The FDA gave emergency-use authorization for the test kit, a swab resembling a Q-tip that Viracor Eurofins says in less invasive than others on the market.
Users need only to stick the swab a couple of centimeters to an inch inside their nose, she said. The kit builds on an earlier test Viracor released in March and looks for the presence of the virus, not antibodies. It also looks for a second marker to ensure that the sample was collected properly.
The Lee’s Summit clinical specialty lab developed the at-home test over a four-week period earlier this summer, but it took awhile to receive authorization from the FDA, which has been inundated with requests.
The at-home test kits are available online through empowerDX, a direct-to-consumer company owned by Viracor’s parent company, Eurofins Scientific. Each kit is $89 and includes the cost of to-and-from shipping via FedEx.
Viracor performs the testing and emails the results in 24 to 48 hours after receiving the sample. Viracor already is contemplating avenues to expand the test’s availability and is considering adding a business-to-business option, which fits its Safer@Work Program.

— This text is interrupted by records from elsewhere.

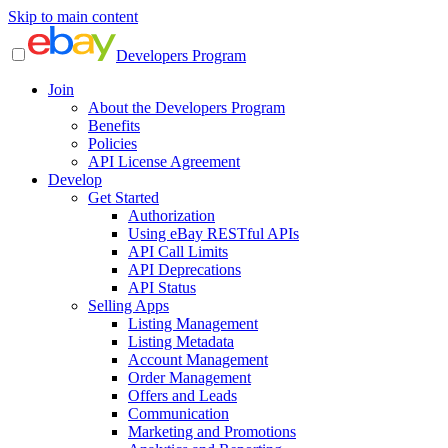
Skip to main content
Developers Program
Join
About the Developers Program
Benefits
Policies
API License Agreement
Develop
Get Started
Authorization
Using eBay RESTful APIs
API Call Limits
API Deprecations
API Status
Selling Apps
Listing Management
Listing Metadata
Account Management
Order Management
Offers and Leads
Communication
Marketing and Promotions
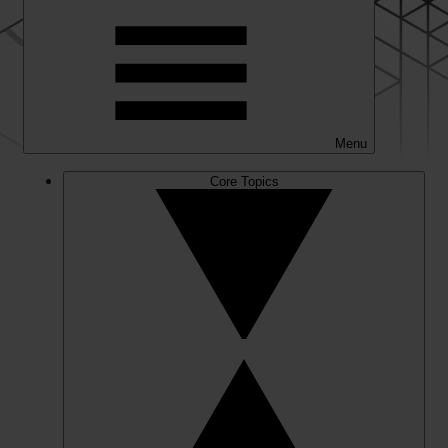
Menu
Core Topics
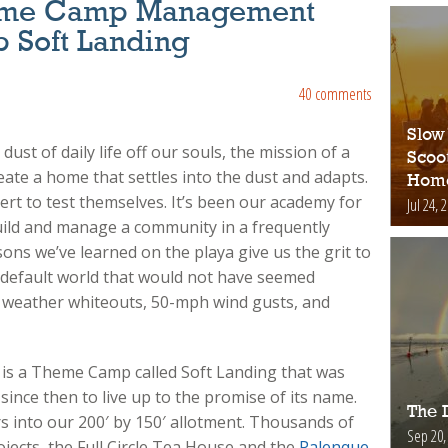
Theme Camp Management
p Soft Landing
40 comments
Slow
dust of daily life off our souls, the mission of a
Scoo
te a home that settles into the dust and adapts.
Hom
rt to test themselves. It’s been our academy for
Jul 24, 
uild and manage a community in a frequently
ons we’ve learned on the playa give us the grit to
e default world that would not have seemed
 weather whiteouts, 50-mph wind gusts, and
 is a Theme Camp called Soft Landing that was
ince then to live up to the promise of its name.
The D
 into our 200′ by 150′ allotment. Thousands of
Sep 20,
ojects, the Full Circle Tea House and the
Palenque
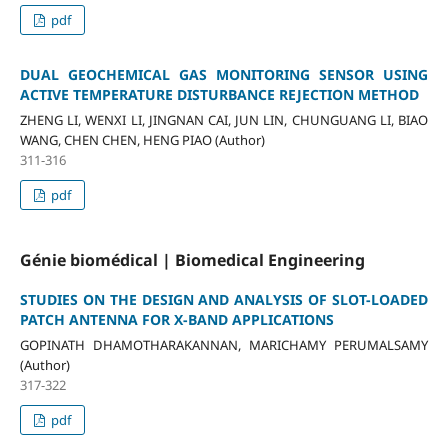
pdf
DUAL GEOCHEMICAL GAS MONITORING SENSOR USING
ACTIVE TEMPERATURE DISTURBANCE REJECTION METHOD
ZHENG LI, WENXI LI, JINGNAN CAI, JUN LIN, CHUNGUANG LI, BIAO
WANG, CHEN CHEN, HENG PIAO (Author)
311-316
pdf
Génie biomédical | Biomedical Engineering
STUDIES ON THE DESIGN AND ANALYSIS OF SLOT-LOADED
PATCH ANTENNA FOR X-BAND APPLICATIONS
GOPINATH DHAMOTHARAKANNAN, MARICHAMY PERUMALSAMY
(Author)
317-322
pdf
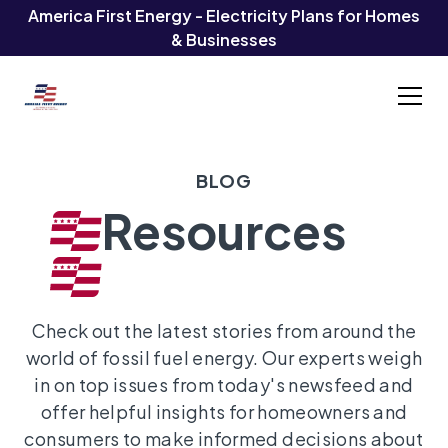
America First Energy - Electricity Plans for Homes
& Businesses
BLOG
Resources
Check out the latest stories from around the
world of fossil fuel energy. Our experts weigh
in on top issues from today's newsfeed and
offer helpful insights for homeowners and
consumers to make informed decisions about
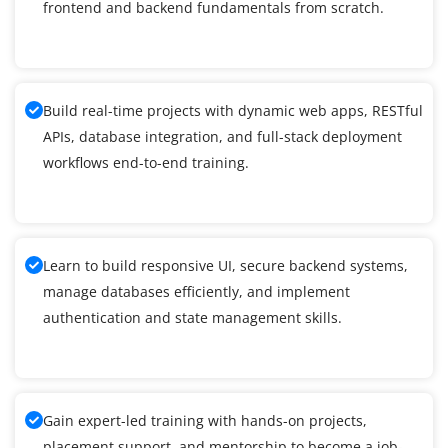
frontend and backend fundamentals from scratch.
Build real-time projects with dynamic web apps, RESTful
APIs, database integration, and full-stack deployment
workflows end-to-end training.
Learn to build responsive UI, secure backend systems,
manage databases efficiently, and implement
authentication and state management skills.
Gain expert-led training with hands-on projects,
placement support, and mentorship to become a job-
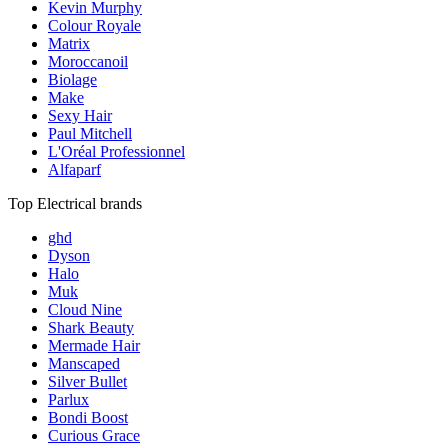
Kevin Murphy
Colour Royale
Matrix
Moroccanoil
Biolage
Make
Sexy Hair
Paul Mitchell
L'Oréal Professionnel
Alfaparf
Top Electrical brands
ghd
Dyson
Halo
Muk
Cloud Nine
Shark Beauty
Mermade Hair
Manscaped
Silver Bullet
Parlux
Bondi Boost
Curious Grace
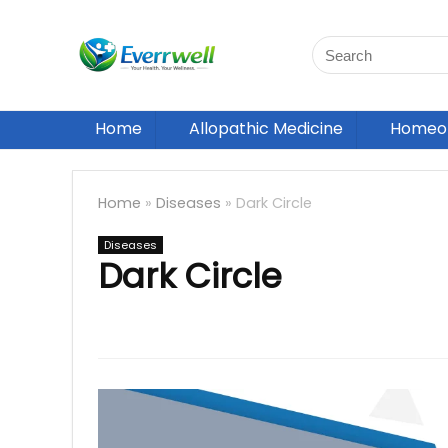
Home
Allopathic Medicine
Homeop
Home
»
Diseases
»
Dark Circle
Diseases
Dark Circle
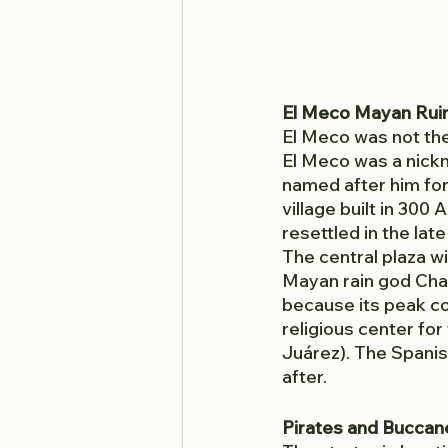
El Meco Mayan Rui
El Meco was not the 
El Meco was a nickn
named after him for 
village built in 30
resettled in the lat
The central plaza w
Mayan rain god Chaa
because its peak c
religious center for
Juárez). The Spanis
after. 
Pirates and Buccan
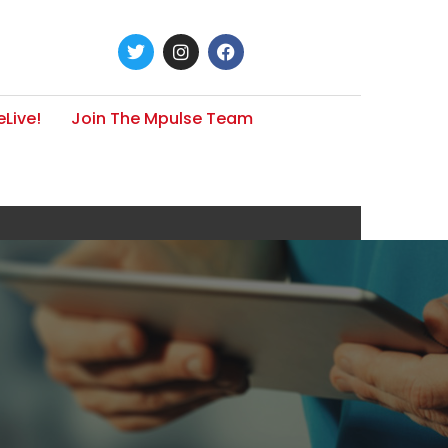
Live!
Join The Mpulse Team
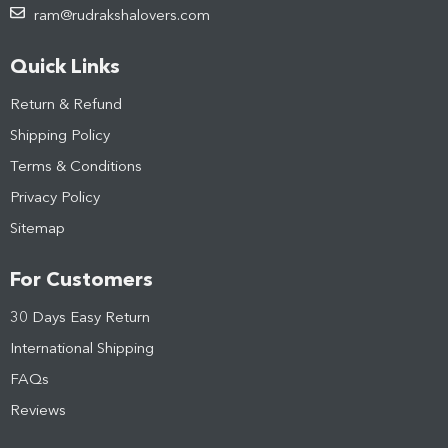
ram@rudrakshalovers.com
Quick Links
Return & Refund
Shipping Policy
Terms & Conditions
Privacy Policy
Sitemap
For Customers
30 Days Easy Return
International Shipping
FAQs
Reviews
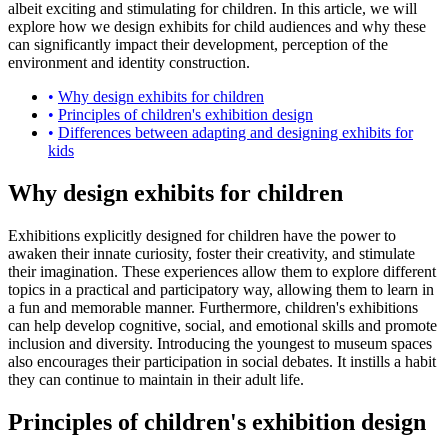
albeit exciting and stimulating for children. In this article, we will
explore how we design exhibits for child audiences and why these
can significantly impact their development, perception of the
environment and identity construction.
Why design exhibits for children
Principles of children's exhibition design
Differences between adapting and designing exhibits for
kids
Why design exhibits for children
Exhibitions explicitly designed for children have the power to
awaken their innate curiosity, foster their creativity, and stimulate
their imagination. These experiences allow them to explore different
topics in a practical and participatory way, allowing them to learn in
a fun and memorable manner. Furthermore, children's exhibitions
can help develop cognitive, social, and emotional skills and promote
inclusion and diversity. Introducing the youngest to museum spaces
also encourages their participation in social debates. It instills a habit
they can continue to maintain in their adult life.
Principles of children's exhibition design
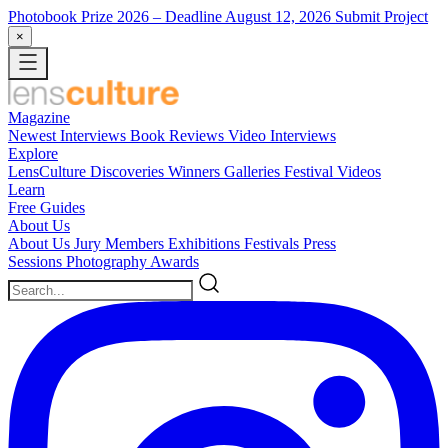
Photobook Prize 2026
– Deadline August 12, 2026
Submit Project
×
Magazine
Newest
Interviews
Book Reviews
Video Interviews
Explore
LensCulture Discoveries
Winners Galleries
Festival Videos
Learn
Free Guides
About Us
About Us
Jury Members
Exhibitions
Festivals
Press
Sessions
Photography Awards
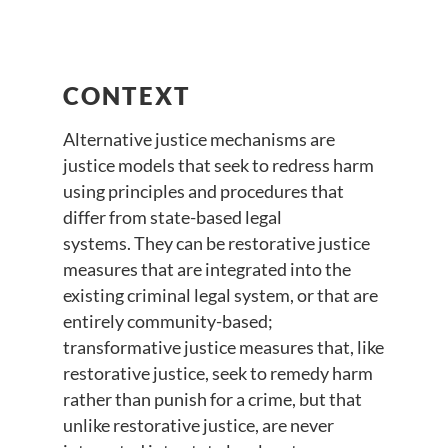
CONTEXT
Alternative justice mechanisms are
justice models that seek to redress harm
using principles and procedures that
differ from state-based legal
systems. They can be restorative justice
measures that are integrated into the
existing criminal legal system, or that are
entirely community-based;
transformative justice measures that, like
restorative justice, seek to remedy harm
rather than punish for a crime, but that
unlike restorative justice, are never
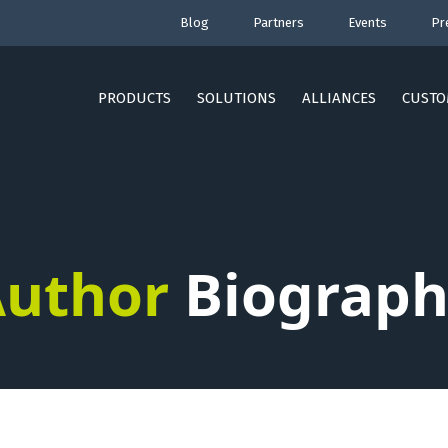
Blog
Partners
Events
Pr
PRODUCTS
SOLUTIONS
ALLIANCES
CUSTO
uthor
Biograph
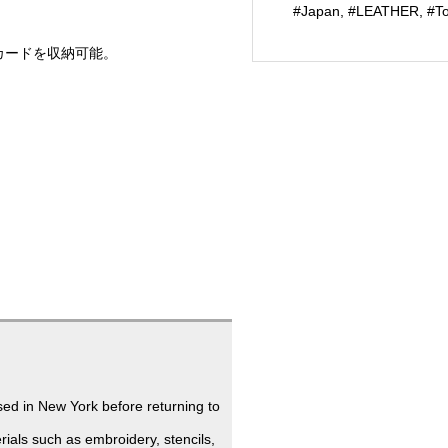
#Japan
,
#LEATHER
,
#T
(EC
limited)
カードを収納可能。
個
ed in New York before returning to
ials such as embroidery, stencils,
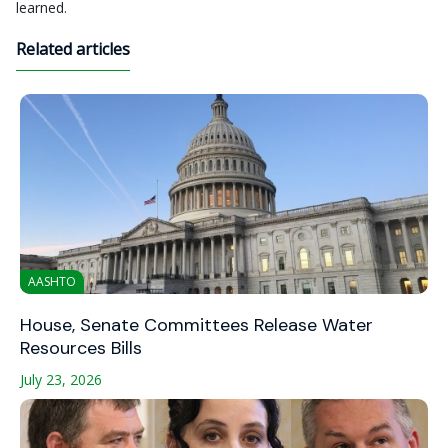
learned.
Related articles
AASHTO
House, Senate Committees Release Water
Resources Bills
July 23, 2026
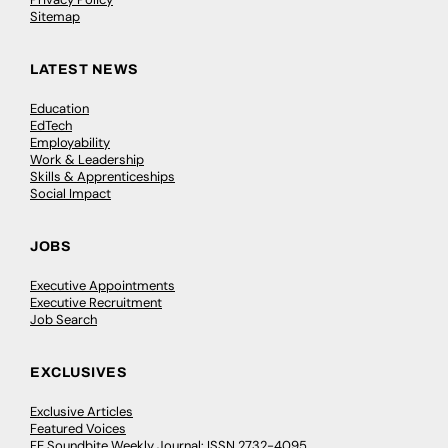
Sitemap
LATEST NEWS
Education
EdTech
Employability
Work & Leadership
Skills & Apprenticeships
Social Impact
JOBS
Executive Appointments
Executive Recruitment
Job Search
EXCLUSIVES
Exclusive Articles
Featured Voices
FE Soundbite Weekly Journal: ISSN 2732-4095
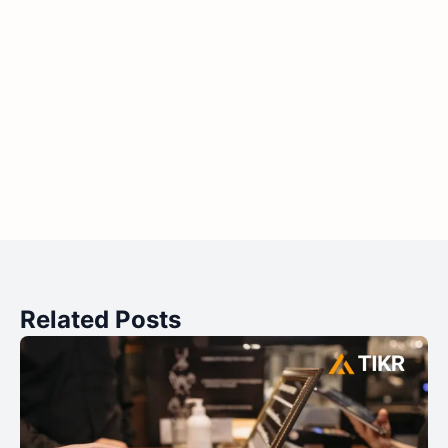
Related Posts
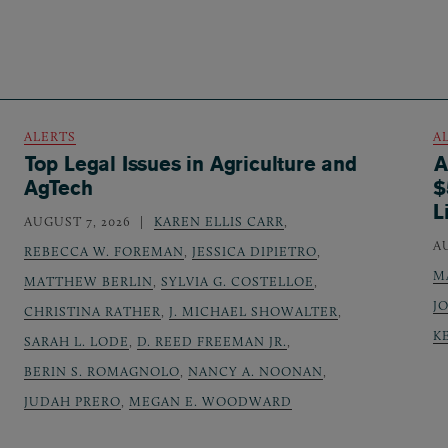
ALERTS
A
Top Legal Issues in Agriculture and
A
AgTech
$
L
AUGUST 7, 2026
KAREN ELLIS CARR
,
A
REBECCA W. FOREMAN
,
JESSICA DIPIETRO
,
M
MATTHEW BERLIN
,
SYLVIA G. COSTELLOE
,
J
CHRISTINA RATHER
,
J. MICHAEL SHOWALTER
,
K
SARAH L. LODE
,
D. REED FREEMAN JR.
,
BERIN S. ROMAGNOLO
,
NANCY A. NOONAN
,
JUDAH PRERO
,
MEGAN E. WOODWARD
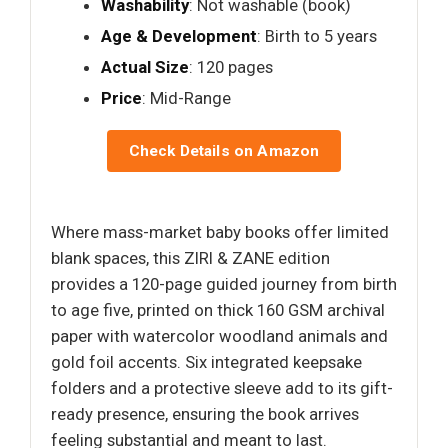
Washability
: Not washable (book)
Age & Development
: Birth to 5 years
Actual Size
: 120 pages
Price
: Mid-Range
Check Details on Amazon
Where mass-market baby books offer limited
blank spaces, this ZIRI & ZANE edition
provides a 120-page guided journey from birth
to age five, printed on thick 160 GSM archival
paper with watercolor woodland animals and
gold foil accents. Six integrated keepsake
folders and a protective sleeve add to its gift-
ready presence, ensuring the book arrives
feeling substantial and meant to last.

The company also released a Covid-19 saliva test on Monday for health care providers to administer, and it hopes to release an at-home version in the next few months. In about a month, the company aims to make available a combined test for coronavirus, influenza A and B, and respiratory syncytial virus. Symptoms can overlap, Altrich said.
“It’s really part of our mission to be a part of the solution and the continuing fight of this pandemic because we know that it really is going to be a collective response that is going to give us success against the virus,” she said. “We’re proud to be playing a leading role.”